EXTRACTED ENTRIES below:

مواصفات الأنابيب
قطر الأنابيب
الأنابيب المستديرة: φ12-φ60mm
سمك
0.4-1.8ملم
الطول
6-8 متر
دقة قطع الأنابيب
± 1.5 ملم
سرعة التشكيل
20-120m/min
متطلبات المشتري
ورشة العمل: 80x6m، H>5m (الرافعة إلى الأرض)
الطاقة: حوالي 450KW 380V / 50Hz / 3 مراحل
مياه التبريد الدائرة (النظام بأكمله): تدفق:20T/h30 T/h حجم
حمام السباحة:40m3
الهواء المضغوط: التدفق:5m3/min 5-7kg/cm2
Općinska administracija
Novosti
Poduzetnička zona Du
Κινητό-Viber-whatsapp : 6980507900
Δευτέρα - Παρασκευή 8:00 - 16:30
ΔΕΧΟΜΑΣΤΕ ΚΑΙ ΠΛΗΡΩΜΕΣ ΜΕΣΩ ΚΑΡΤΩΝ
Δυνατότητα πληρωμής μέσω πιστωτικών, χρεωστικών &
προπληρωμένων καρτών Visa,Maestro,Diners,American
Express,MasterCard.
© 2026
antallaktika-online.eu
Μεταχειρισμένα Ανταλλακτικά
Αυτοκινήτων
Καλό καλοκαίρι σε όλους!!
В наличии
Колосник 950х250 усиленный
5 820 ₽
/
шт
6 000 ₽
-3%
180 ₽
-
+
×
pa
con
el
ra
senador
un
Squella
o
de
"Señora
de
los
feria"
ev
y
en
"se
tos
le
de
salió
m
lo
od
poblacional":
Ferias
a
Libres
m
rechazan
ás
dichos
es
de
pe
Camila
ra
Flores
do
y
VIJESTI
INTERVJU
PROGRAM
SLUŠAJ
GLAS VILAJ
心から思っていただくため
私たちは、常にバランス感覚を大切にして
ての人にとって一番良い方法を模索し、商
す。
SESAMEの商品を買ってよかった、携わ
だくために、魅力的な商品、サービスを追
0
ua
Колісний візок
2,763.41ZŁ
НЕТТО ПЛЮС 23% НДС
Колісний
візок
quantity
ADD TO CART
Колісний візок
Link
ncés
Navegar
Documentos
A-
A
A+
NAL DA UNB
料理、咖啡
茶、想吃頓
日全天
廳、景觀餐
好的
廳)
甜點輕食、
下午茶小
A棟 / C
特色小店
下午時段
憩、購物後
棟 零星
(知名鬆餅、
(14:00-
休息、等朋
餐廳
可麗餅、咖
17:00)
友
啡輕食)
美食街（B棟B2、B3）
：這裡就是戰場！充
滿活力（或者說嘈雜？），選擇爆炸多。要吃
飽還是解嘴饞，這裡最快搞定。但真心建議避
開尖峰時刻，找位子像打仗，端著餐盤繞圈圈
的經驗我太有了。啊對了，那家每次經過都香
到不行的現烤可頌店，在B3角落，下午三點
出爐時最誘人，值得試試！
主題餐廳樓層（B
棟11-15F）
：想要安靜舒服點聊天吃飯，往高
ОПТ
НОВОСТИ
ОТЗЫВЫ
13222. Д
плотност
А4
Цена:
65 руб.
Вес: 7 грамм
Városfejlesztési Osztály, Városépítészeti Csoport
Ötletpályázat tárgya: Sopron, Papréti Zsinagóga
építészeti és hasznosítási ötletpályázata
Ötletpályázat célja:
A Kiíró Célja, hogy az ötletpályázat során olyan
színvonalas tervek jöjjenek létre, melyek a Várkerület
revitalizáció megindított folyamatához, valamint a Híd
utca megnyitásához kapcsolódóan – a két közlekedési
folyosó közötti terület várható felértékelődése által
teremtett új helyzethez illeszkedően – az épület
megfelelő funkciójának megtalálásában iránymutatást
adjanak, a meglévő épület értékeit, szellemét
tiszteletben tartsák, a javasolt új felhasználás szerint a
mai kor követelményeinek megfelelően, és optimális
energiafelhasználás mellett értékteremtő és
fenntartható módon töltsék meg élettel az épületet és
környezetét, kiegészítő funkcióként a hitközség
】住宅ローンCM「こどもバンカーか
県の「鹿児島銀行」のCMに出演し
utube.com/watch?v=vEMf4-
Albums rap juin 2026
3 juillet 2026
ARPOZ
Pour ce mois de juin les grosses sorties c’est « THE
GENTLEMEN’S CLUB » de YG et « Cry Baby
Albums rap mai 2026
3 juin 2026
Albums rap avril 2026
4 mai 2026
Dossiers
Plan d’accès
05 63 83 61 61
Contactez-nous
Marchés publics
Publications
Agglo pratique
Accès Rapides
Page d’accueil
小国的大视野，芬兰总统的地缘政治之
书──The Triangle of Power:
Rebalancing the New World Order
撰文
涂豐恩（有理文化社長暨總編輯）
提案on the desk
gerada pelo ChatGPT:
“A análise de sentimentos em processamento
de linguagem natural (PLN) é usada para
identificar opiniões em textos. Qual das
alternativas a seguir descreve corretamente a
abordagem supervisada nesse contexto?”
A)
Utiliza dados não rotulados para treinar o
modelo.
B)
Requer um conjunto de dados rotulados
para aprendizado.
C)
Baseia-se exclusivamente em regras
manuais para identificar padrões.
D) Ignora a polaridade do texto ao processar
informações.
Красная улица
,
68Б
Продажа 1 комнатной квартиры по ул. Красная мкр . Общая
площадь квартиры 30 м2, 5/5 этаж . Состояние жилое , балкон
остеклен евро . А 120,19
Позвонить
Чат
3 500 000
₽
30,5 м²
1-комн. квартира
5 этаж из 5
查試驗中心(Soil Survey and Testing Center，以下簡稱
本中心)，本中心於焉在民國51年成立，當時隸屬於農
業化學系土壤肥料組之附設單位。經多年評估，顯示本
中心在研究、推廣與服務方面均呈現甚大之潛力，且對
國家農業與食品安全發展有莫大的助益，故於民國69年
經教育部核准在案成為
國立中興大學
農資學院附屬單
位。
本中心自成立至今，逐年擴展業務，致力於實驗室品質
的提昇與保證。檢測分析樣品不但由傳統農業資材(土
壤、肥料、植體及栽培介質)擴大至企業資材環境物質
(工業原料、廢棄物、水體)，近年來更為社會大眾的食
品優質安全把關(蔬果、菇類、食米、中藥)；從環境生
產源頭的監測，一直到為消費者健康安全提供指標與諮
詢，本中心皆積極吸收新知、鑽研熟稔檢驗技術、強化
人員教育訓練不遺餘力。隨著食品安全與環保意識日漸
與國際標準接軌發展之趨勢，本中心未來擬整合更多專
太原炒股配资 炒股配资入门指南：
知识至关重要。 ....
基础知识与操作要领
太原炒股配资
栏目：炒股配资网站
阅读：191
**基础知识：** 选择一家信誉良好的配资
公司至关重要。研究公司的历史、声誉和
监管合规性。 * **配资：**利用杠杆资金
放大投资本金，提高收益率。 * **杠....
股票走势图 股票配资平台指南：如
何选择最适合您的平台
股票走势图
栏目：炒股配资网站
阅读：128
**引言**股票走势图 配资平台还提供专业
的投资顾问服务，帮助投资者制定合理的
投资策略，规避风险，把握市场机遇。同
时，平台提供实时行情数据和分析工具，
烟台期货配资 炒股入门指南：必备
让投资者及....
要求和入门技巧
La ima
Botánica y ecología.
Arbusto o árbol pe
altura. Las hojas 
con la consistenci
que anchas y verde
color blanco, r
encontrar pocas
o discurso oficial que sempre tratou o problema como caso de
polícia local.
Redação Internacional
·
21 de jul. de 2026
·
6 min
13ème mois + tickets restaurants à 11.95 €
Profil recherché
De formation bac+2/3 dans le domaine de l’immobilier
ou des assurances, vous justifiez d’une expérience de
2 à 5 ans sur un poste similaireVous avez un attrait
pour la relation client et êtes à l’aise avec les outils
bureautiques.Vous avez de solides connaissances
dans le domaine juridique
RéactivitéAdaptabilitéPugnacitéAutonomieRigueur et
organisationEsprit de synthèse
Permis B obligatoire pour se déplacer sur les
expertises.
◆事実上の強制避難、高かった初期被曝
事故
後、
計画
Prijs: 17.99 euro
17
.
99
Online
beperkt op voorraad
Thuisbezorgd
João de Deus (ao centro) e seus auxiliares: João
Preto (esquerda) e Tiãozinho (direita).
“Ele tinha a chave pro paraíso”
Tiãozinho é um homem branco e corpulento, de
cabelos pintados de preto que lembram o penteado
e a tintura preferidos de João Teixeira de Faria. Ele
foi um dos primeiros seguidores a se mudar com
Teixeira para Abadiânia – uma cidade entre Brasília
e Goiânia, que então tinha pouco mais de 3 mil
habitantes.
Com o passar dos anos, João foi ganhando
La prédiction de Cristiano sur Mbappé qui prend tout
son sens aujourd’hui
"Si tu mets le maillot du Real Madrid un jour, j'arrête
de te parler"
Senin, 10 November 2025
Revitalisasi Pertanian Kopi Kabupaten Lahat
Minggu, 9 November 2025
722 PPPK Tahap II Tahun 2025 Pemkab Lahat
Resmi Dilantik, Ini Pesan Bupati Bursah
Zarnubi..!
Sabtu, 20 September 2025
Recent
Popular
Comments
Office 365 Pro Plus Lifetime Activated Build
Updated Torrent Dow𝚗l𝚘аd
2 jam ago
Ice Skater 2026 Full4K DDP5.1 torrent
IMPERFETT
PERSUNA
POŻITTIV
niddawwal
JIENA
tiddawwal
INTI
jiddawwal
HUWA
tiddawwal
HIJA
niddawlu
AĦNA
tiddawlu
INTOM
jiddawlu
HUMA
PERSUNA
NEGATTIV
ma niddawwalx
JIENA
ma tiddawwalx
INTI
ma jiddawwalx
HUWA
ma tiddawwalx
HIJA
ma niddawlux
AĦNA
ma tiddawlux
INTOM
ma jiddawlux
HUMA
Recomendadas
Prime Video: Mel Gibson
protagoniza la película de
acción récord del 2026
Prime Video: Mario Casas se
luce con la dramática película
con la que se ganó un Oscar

End of EXTRACTED ENTRIES.

### ACTIVITY
In the entries above, please find the line with "股票走势图 股票配资平台指南：如" and the line with "tinha a chave", then write out exactly those two lines and every line between them, and nothing more.

### COMPLETED TASK
股票走势图 股票配资平台指南：如
何选择最适合您的平台
股票走势图
栏目：炒股配资网站
阅读：128
**引言**股票走势图 配资平台还提供专业
的投资顾问服务，帮助投资者制定合理的
投资策略，规避风险，把握市场机遇。同
时，平台提供实时行情数据和分析工具，
烟台期货配资 炒股入门指南：必备
让投资者及....
要求和入门技巧
La ima
Botánica y ecología.
Arbusto o árbol pe
altura. Las hojas 
con la consistenci
que anchas y verde
color blanco, r
encontrar pocas
o discurso oficial que sempre tratou o problema como caso de
polícia local.
Redação Internacional
·
21 de jul. de 2026
·
6 min
13ème mois + tickets restaurants à 11.95 €
Profil recherché
De formation bac+2/3 dans le domaine de l’immobilier
ou des assurances, vous justifiez d’une expérience de
2 à 5 ans sur un poste similaireVous avez un attrait
pour la relation client et êtes à l’aise avec les outils
bureautiques.Vous avez de solides connaissances
dans le domaine juridique
RéactivitéAdaptabilitéPugnacitéAutonomieRigueur et
organisationEsprit de synthèse
Permis B obligatoire pour se déplacer sur les
expertises.
◆事実上の強制避難、高かった初期被曝
事故
後、
計画
Prijs: 17.99 euro
17
.
99
Online
beperkt op voorraad
Thuisbezorgd
João de Deus (ao centro) e seus auxiliares: João
Preto (esquerda) e Tiãozinho (direita).
“Ele tinha a chave pro paraíso”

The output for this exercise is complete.